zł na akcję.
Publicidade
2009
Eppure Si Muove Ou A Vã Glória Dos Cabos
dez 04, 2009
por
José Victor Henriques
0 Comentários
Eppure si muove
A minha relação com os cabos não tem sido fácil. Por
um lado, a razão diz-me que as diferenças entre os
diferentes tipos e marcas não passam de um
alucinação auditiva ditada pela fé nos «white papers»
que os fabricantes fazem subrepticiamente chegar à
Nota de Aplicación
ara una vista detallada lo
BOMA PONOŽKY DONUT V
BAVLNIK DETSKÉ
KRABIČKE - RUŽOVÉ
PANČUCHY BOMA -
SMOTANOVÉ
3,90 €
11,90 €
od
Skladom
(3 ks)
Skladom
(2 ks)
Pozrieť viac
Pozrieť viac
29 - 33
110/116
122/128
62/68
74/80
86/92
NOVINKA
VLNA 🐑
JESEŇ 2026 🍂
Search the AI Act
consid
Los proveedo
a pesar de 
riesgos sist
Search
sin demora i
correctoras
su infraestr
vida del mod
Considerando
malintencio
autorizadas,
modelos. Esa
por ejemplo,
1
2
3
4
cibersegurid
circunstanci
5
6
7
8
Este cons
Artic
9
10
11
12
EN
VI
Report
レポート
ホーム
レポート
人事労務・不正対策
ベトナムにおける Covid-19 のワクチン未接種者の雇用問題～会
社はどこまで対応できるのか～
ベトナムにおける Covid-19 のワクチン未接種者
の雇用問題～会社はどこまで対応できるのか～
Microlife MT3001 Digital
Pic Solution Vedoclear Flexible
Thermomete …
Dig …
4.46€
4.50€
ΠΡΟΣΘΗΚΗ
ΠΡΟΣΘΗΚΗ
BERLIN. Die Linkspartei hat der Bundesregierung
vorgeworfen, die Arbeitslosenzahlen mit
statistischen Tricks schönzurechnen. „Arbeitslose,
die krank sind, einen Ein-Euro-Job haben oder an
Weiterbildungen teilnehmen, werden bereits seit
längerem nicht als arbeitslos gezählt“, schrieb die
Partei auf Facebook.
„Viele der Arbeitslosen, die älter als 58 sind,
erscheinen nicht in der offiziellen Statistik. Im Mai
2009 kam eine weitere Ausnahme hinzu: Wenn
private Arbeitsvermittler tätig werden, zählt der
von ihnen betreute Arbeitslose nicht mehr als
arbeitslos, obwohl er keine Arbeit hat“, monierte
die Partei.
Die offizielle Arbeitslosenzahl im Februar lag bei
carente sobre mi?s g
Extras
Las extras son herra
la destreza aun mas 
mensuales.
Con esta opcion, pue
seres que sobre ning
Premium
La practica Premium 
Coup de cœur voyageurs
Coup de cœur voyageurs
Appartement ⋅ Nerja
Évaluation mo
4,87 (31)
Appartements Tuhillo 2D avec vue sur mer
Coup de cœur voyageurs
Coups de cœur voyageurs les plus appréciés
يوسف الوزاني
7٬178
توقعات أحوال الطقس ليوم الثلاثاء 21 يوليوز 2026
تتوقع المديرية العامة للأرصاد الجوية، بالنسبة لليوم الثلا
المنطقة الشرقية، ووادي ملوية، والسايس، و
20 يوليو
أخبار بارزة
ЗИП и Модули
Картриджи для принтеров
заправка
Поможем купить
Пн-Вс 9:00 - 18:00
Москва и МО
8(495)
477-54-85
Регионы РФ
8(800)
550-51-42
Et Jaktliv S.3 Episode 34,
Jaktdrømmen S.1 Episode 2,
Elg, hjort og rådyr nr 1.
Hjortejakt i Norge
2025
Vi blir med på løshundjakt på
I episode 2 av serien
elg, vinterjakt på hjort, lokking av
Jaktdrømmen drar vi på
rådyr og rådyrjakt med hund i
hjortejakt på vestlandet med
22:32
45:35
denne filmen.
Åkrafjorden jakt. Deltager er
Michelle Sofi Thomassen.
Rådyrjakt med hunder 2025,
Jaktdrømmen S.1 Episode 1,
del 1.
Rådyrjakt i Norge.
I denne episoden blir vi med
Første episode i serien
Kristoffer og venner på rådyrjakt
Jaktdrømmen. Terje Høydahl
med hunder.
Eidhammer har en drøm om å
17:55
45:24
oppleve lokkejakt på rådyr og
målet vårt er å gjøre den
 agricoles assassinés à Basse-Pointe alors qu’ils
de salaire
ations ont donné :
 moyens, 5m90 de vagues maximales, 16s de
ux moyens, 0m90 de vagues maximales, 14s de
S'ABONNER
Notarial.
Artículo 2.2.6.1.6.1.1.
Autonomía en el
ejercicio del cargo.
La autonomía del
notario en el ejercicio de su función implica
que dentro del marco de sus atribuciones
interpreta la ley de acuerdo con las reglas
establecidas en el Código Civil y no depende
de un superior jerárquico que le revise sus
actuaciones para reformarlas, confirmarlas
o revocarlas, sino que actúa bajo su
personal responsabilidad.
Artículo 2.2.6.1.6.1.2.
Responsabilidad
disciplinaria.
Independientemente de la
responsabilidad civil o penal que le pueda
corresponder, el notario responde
* * * * *
» Work required: Return every line above that contains the string "blir", matching case exactly.

» Your solution:
Vi blir med på løshundjakt på
I denne episoden blir vi med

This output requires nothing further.